In his senior year, David helped lead a group of students on an alternative break trip to the Gulf Coast. We worked together on a crew putting up ceiling tiles in a home that had been devastated by Katrina. In the latter stages of the LifeWorks program, we examine the creative process and what makes for good work. We were able to reflect on this in Mississippi, as we discussed what it was about this work we were doing that made it flow, that made it enjoyable even when it was tedious and physically difficult. David and his fellow Sudanese student Joseph Deng were on our crew, and were teaching us phrases in their native language of Dinka. Another senior student came running through the house one afternoon, yelling with enthusiasm, “Yin ci luoi loi" (pronounced “eetchi loy loy”). He had learned his favorite American phrase, “Get ‘er done” in Dinka.
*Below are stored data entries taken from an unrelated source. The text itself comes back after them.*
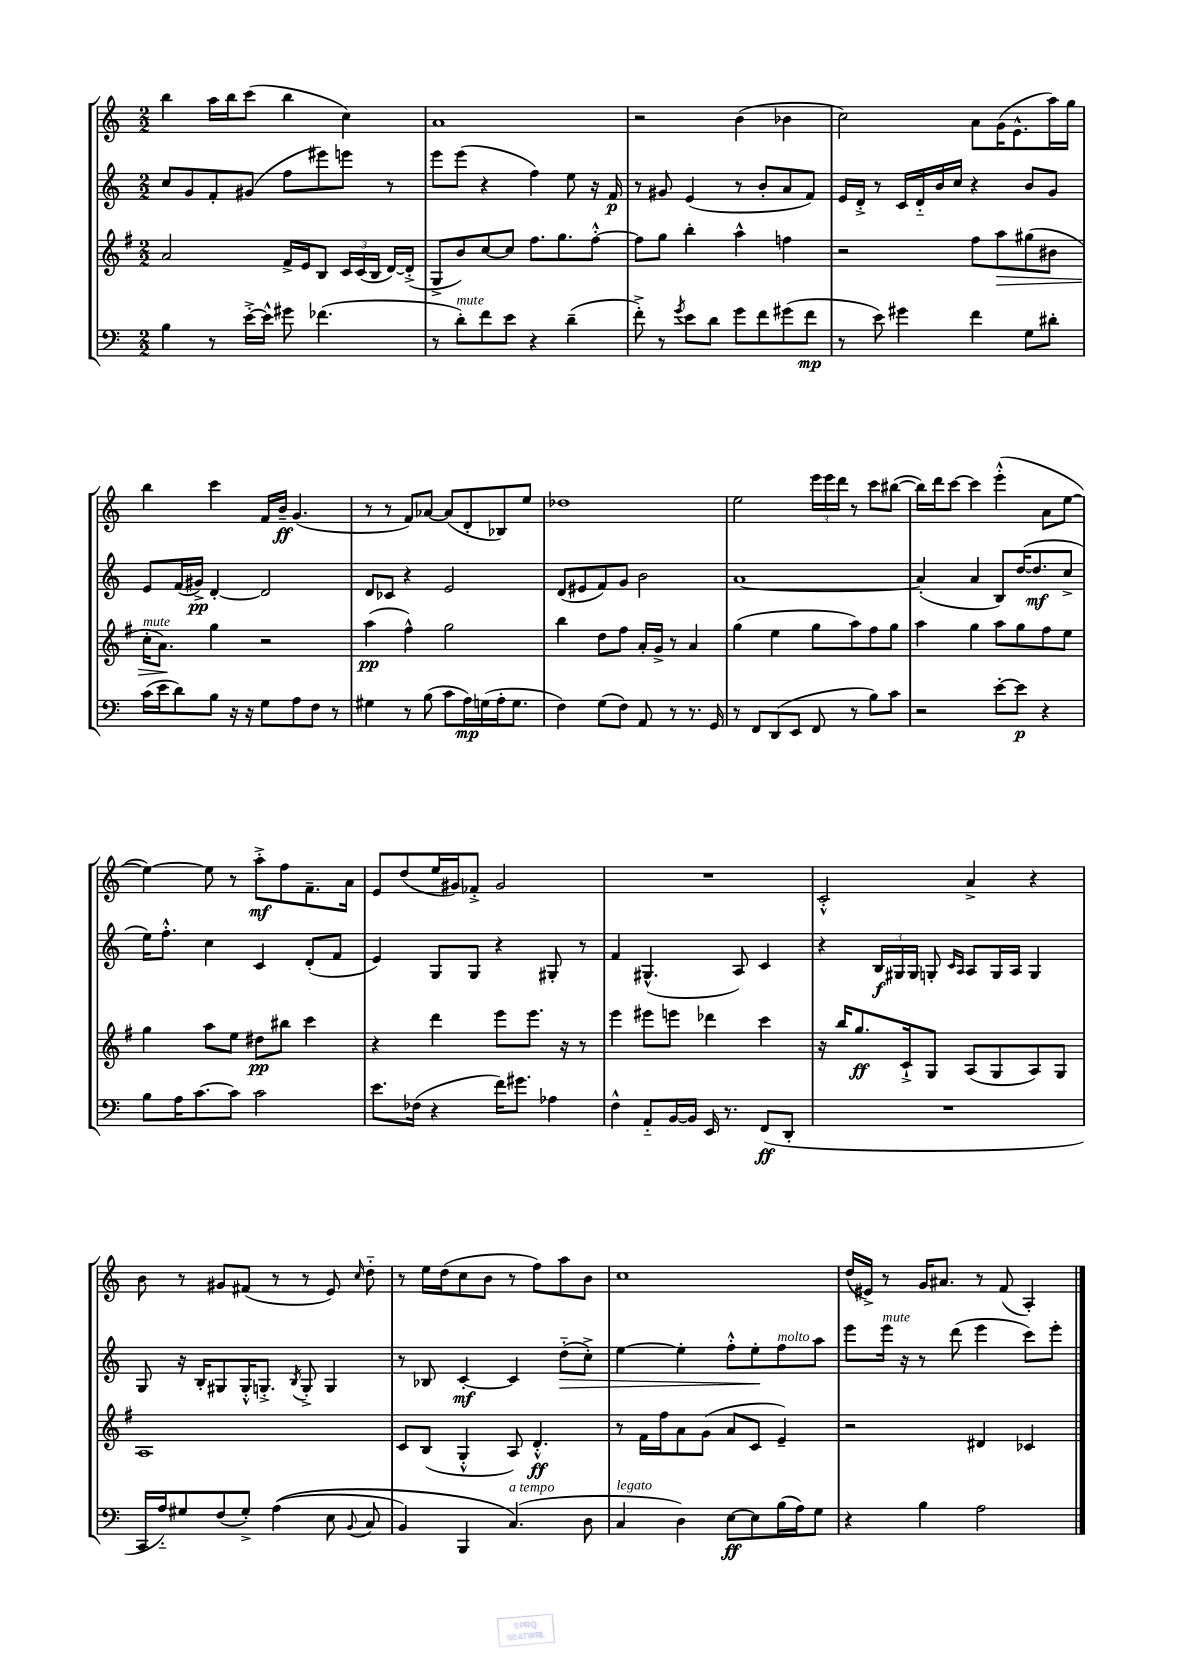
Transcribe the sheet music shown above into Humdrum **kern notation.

**kern	**dynam	**kern	**dynam	**kern	**dynam	**kern	**dynam
*part4	*part4	*part3	*part3	*part2	*part2	*part1	*part1
*staff4	*staff4	*staff3	*staff3	*staff2	*staff2	*staff1	*staff1
*clefF4	*	*clefG2	*	*clefG2	*	*clefG2	*
*k[]	*	*k[f#]	*	*k[]	*	*k[]	*
*M2/2	*	*M2/2	*	*M2/2	*	*M2/2	*
=14	=14	=14	=14	=14	=14	=14	=14
4B\	.	2a/	.	8cc/L	.	4bb\	.
.	.	.	.	8g/	.	.	.
8r	.	.	.	8f'/	.	16aa\LL	.
.	.	.	.	.	.	16bb\J	.
[16e'^\LL	.	.	.	(8g#X/J	.	(8ccc\J	.
16e^^\JJ]	.	.	.	.	.	.	.
8g#X\	.	16f#^/LL	.	8ff\L	.	4bb\	.
.	.	16e/J	.	.	.	.	.
(4.f-X\	.	8B/J	.	8eee#X\)	.	.	.
.	.	24c/LL	.	8eeen\J	.	4cc\)	.
.	.	(24c/	.	.	.	.	.
.	.	24B/JJ	.	.	.	.	.
.	.	[16d/LL)	.	8r	.	.	.
.	.	(16d'^/JJ]	.	.	.	.	.
=15	=15	=15	=15	=15	=15	=15	=15
8r	.	8G^/L	.	8eee\L	.	1a	.
!LO:TX:a:i:t=mute	!	!	!	!	!	!	!
8d'\L)	.	8b/)	.	(8eee\J	.	.	.
8f\	.	[8cc/	.	4r	.	.	.
8e\J	.	8cc/J]	.	.	.	.	.
4r	.	8.ff#\L	.	4ff\)	.	.	.
.	.	8.gg\	.	.	.	.	.
(4d~\	.	.	.	8ee\	.	.	.
.	.	[8ff#'^^\J	.	16r	.	.	.
.	.	.	.	16f/	p	.	.
=16	=16	=16	=16	=16	=16	=16	=16
8f'^\)	.	8ff#\L]	.	8r	.	2r	.
8r	.	8gg\J	.	8g#X/	.	.	.
8qg/	.	.	.	.	.	.	.
8e\L	.	4bb'\	.	(4e/	.	.	.
8d\J	.	.	.	.	.	.	.
8g\L	.	4aa^^\	.	8r	.	(4b\	.
8f\	.	.	.	8b'/L	.	.	.
(8g#X\	.	4ffn\	.	8a/	.	4b-X\	.
8f\J	mp	.	.	8f/J)	.	.	.
=17	=17	=17	=17	=17	=17	=17	=17
8r	.	2r	.	16e/LL	.	2cc\)	.
.	.	.	.	16d'^/JJ	.	.	.
8e\)	.	.	.	8r	.	.	.
4g#X\	.	.	.	16c/LL	.	.	.
.	.	.	.	16d/	.	.	.
.	.	.	.	16b/	.	.	.
.	.	.	.	16cc/JJ	.	.	.
4f\	.	8ff#\L	.	4r	.	8a\L	.
!	!	!	!LO:HP:b	!	!	!	!
.	.	8aa\	>	.	.	(16g\K	.
.	.	.	.	.	.	8.e^^\	.
8G\L	.	(8gg#X\	.	8b/L	.	.	.
8d#X'\J	.	8b#X\J	.	8g/J	.	16aa\L)	.
.	.	.	.	.	.	16gg\JJ	.
!!LO:LB:g=z
=18	=18	=18	=18	=18	=18	=18	=18
!	!	!LO:TX:a:i:t=mute	!	!	!	!	!
(16c\LL	.	16cc'\KL	.	8e/L	.	4bb\	.
16e\J	.	8.a\J)	.	.	.	.	.
8d\)	.	.	.	(16f/L	.	.	.
.	.	.	.	16g#X^/JJ)	pp	.	.
8B\J	.	4gg\	]	[4d'/	.	4ccc\	.
16r	.	.	.	.	.	.	.
16r	.	.	.	.	.	.	.
8G\L	.	2r	.	2d/]	.	16f/LL	.
.	.	.	.	.	.	16b~/JJ	ff
8A\	.	.	.	.	.	(4.g/	.
8F\J	.	.	.	.	.	.	.
8r	.	.	.	.	.	.	.
=19	=19	=19	=19	=19	=19	=19	=19
4G#X\	.	(4aa\	pp	8d/L	.	8r	.
.	.	.	.	8c-X/J	.	8r	.
8r	.	4ff#^^\)	.	4r	.	8f/L)	.
(8B\	.	.	.	.	.	[8a-X/J	.
8c\L	.	2gg\	.	2e/	.	(8a-/L]	.
16A\L)	mp	.	.	.	.	8d'/	.
(16Gn\	.	.	.	.	.	.	.
16A'\J	.	.	.	.	.	8B-X/)	.
8.G\J	.	.	.	.	.	.	.
.	.	.	.	.	.	8ee/J	.
=20	=20	=20	=20	=20	=20	=20	=20
4F\)	.	4bb\	.	(8d/L	.	1dd-X	.
.	.	.	.	8e#X/	.	.	.
(8G\L	.	8dd\L	.	8f/)	.	.	.
8F\J)	.	8ff#\J	.	8g/J	.	.	.
8AA/	.	16a'/LL	.	2b\	.	.	.
.	.	16g^/JJ	.	.	.	.	.
8r	.	8r	.	.	.	.	.
8.r	.	4a/	.	.	.	.	.
16GG/	.	.	.	.	.	.	.
=21	=21	=21	=21	=21	=21	=21	=21
8r	.	(4gg\	.	[1a	.	2ee\	.
8FF/L	.	.	.	.	.	.	.
(8DD/	.	4ee\	.	.	.	.	.
8EE/J	.	.	.	.	.	.	.
8FF/	.	8gg\L	.	.	.	24eee\LL	.
.	.	.	.	.	.	24eee\	.
.	.	.	.	.	.	24ddd\JJ	.
8r	.	8aa\)	.	.	.	8r	.
8B\L)	.	8ff#\	.	.	.	8ccc\L	.
8c\J	.	8gg\J	.	.	.	([8bb#X\J	.
=22	=22	=22	=22	=22	=22	=22	=22
2r	.	4aa\	.	(4a'/]	.	16bb#\LL])	.
.	.	.	.	.	.	16ddd\J	.
.	.	.	.	.	.	[8ccc\J	.
.	.	4gg\	.	4a/	.	4ccc\]	.
[8e'\L	.	8aa\L	.	8B/L)	.	(4eee'^^\	.
8e\J]	p	8gg\	.	([16dd/K	.	.	.
.	.	.	.	8.dd/]	mf	.	.
4r	.	8ff#\	.	.	.	8a\L	.
.	.	8ee\J	.	8cc^/J	.	[8ee\J	.
!!LO:LB:g=z
=23	=23	=23	=23	=23	=23	=23	=23
8B\L	.	4gg\	.	16ee\KL)	.	4ee\_)	.
.	.	.	.	8.ff'^^\J	.	.	.
16A\K	.	.	.	.	.	.	.
[8.c\	.	.	.	.	.	.	.
.	.	8aa\L	.	4cc\	.	8ee\]	.
8c\J]	.	8ee\J	.	.	.	8r	.
2c\	.	8dd#X\L	pp	4c/	.	8aa'^\L	mf
.	.	8bb#X\J	.	.	.	8ff\	.
.	.	4ccc\	.	(8d'/L	.	8.f~\	.
.	.	.	.	8f/J	.	.	.
.	.	.	.	.	.	16a\Jk	.
=24	=24	=24	=24	=24	=24	=24	=24
8.e\L	.	4r	.	4e/)	.	8e/L	.
.	.	.	.	.	.	(8dd/	.
(16F-X\Jk	.	.	.	.	.	.	.
4r	.	4ddd\	.	8G/L	.	16ee/L	.
.	.	.	.	.	.	16g#X/J)	.
.	.	.	.	8G/J	.	8f-X'^/J	.
16f\KL)	.	8eee\L	.	4r	.	2g#/	.
8.g#X\J	.	.	.	.	.	.	.
.	.	8.eee\J	.	.	.	.	.
4A-X\	.	.	.	8G#X'/	.	.	.
.	.	16r	.	.	.	.	.
.	.	8r	.	8r	.	.	.
=25	=25	=25	=25	=25	=25	=25	=25
4F^^\	.	4eee\	.	4f/	.	1r	.
8AA/L	.	8eee#X\L	.	(4.G#X^^/	.	.	.
[16BB/L	.	8eeen\J	.	.	.	.	.
16BB/JJ]	.	.	.	.	.	.	.
16EE/	.	4ddd-X\	.	.	.	.	.
8.r	.	.	.	.	.	.	.
.	.	.	.	8A/)	.	.	.
(8FF/L	ff	4ccc\	.	4c/	.	.	.
8DD'/J	.	.	.	.	.	.	.
=26	=26	=26	=26	=26	=26	=26	=26
1r	.	16r	.	4r	.	2c'^^/	.
.	.	16bb/KL	.	.	.	.	.
.	.	8.gg/	ff	.	.	.	.
.	.	.	.	24B/LL	f	.	.
.	.	.	.	24G#X/	.	.	.
.	.	16c`^/k	.	.	.	.	.
.	.	.	.	24G#/JJ	.	.	.
.	.	8G/J	.	8Gn'/	.	.	.
.	.	.	.	16qqc/LL	.	.	.
.	.	.	.	16qqA/JJ	.	.	.
.	.	(8A/L	.	8A/L	.	4a^/	.
.	.	8G/	.	16G/L	.	.	.
.	.	.	.	16A/JJ	.	.	.
.	.	8A/)	.	4G/	.	4r	.
.	.	8G/J	.	.	.	.	.
!!LO:LB:g=z
=27	=27	=27	=27	=27	=27	=27	=27
16CC/LL	.	1A	.	8G/	.	8b\	.
16A/J)	.	.	.	.	.	.	.
8G#X/	.	.	.	16r	.	8r	.
.	.	.	.	16B'/KL	.	.	.
(8F/	.	.	.	8G#X/	.	8g#X/L	.
8G#'^/J)	.	.	.	16G#'^^/K	.	(8f#X/J	.
.	.	.	.	8.Gn'^/J	.	.	.
((4A\	.	.	.	.	.	8r	.
.	.	.	.	8qB/	.	.	.
.	.	.	.	8G'^/	.	8r	.
8E\	.	.	.	4G/	.	8e/)	.
8qqBB/	.	.	.	.	.	16qqcc/	.
8C/	.	.	.	.	.	8dd\	.
=28	=28	=28	=28	=28	=28	=28	=28
4BB/)	.	8c/L	.	8r	.	8r	.
.	.	(8B/J	.	8B-X/	.	16ee\LL	.
.	.	.	.	.	.	(16dd\J	.
4BBB/	.	4G'^^/	.	[4c'/	mf	8cc\	.
.	.	.	.	.	.	8b\J	.
!LO:TX:a:i:t=a tempo	!	!	!	!	!	!	!
(4.C/)	.	8A/)	.	4c/]	.	8r	.
.	.	4.d'^^/	ff	.	.	8ff\L)	.
!	!	!	!	!	!LO:HP:b	!	!
.	.	.	.	(8dd\L	>	8aa\	.
8D\	.	.	.	8cc'^\J)	.	8b\J	.
=29	=29	=29	=29	=29	=29	=29	=29
!LO:TX:a:i:t=legato	!	!	!	!	!	!	!
4C/	.	8r	.	[4ee\	.	1cc	.
.	.	16f#\LL	.	.	.	.	.
.	.	16ff#\J	.	.	.	.	.
4D\)	.	8a\	.	4ee'\]	.	.	.
.	.	(8g\J	.	.	.	.	.
[8E\L	ff	8a/L	.	8ff'^^\L	.	.	.
8E\]	.	8c/J	.	8ee'\	.	.	.
!	!	!	!	!LO:TX:a:i:t=molto	!	!	!
(16B\L	.	4e~/)	.	8ff\	]	.	.
16A\J)	.	.	.	.	.	.	.
8G\J	.	.	.	8aa\J	.	.	.
=30	=30	=30	=30	=30	=30	=30	=30
4r	.	2r	.	8eee\L	.	(16dd/LL	.
.	.	.	.	.	.	16e#X^/JJ)	.
!	!	!	!	!LO:TX:a:i:t=mute	!	!	!
.	.	.	.	16eee\Jk	.	8r	.
.	.	.	.	16r	.	.	.
4B\	.	.	.	8r	.	16g/KL	.
.	.	.	.	.	.	8.a#X/J	.
.	.	.	.	(8ddd\	.	.	.
2A\	.	4d#X/	.	4eee\	.	8r	.
.	.	.	.	.	.	(8f/	.
.	.	4c-X/	.	8ccc\L)	.	4A'/)	.
.	.	.	.	8eee'\J	.	.	.
==	==	==	==	==	==	==	==
*-	*-	*-	*-	*-	*-	*-	*-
In addition to “get ‘er done” David says this phrase also means “good job.” The ultimate goal of the LifeWorks program is to build the capacity of our students to make a good life and a good living, to do a good job that contributes to the common good in whatever field they pursue. That good work could be in a medical clinic in Sudan, in a neighborhood organization in Asheville, in the coalfields of West Virginia, or any other place that needs good work to be done. It could happen in a school, a non-profit agency, or a for-profit business. The goal of the final stage of the LifeWorks program, which is a stage that happens post-college and throughout one’s life, is alignment. We hope that our graduates will work to align all the engaged experiences of their lives, including career, volunteer work, faith commitments, political activities, and economic investments, so that all these will contribute toward the seven ultimate desired outcomes we see as the common good: greater respect across lines of diversity, diminishing discrimination, economic well-being of the disadvantaged, diminishing poverty, a more sustainable environment, diminishing abuse of natural resources, the education of children and youth, diminishing underachievement, creativity and cultural enrichment, diminishing cultural impoverishment, a safer, more secure world, diminishing violence and destructive behavior, and health/wellness, diminishing dis-ease in mind, body, and/or spirit.

We in higher education have become fairly skilled at measuring intermediate outcomes—the acquisition of knowledge and skills. But the great undone work that is our next task is to develop indicators and instruments to measure contributions toward these ultimate outcomes. Until these longitudinal assessment and evaluation procedures are in place, we live and work by faith. And I have great faith that by whatever indicator or instrument we do develop, the lifework students like David Thon build over the course of their lives will prove to be of great value to our world: Yin ci luoi loi.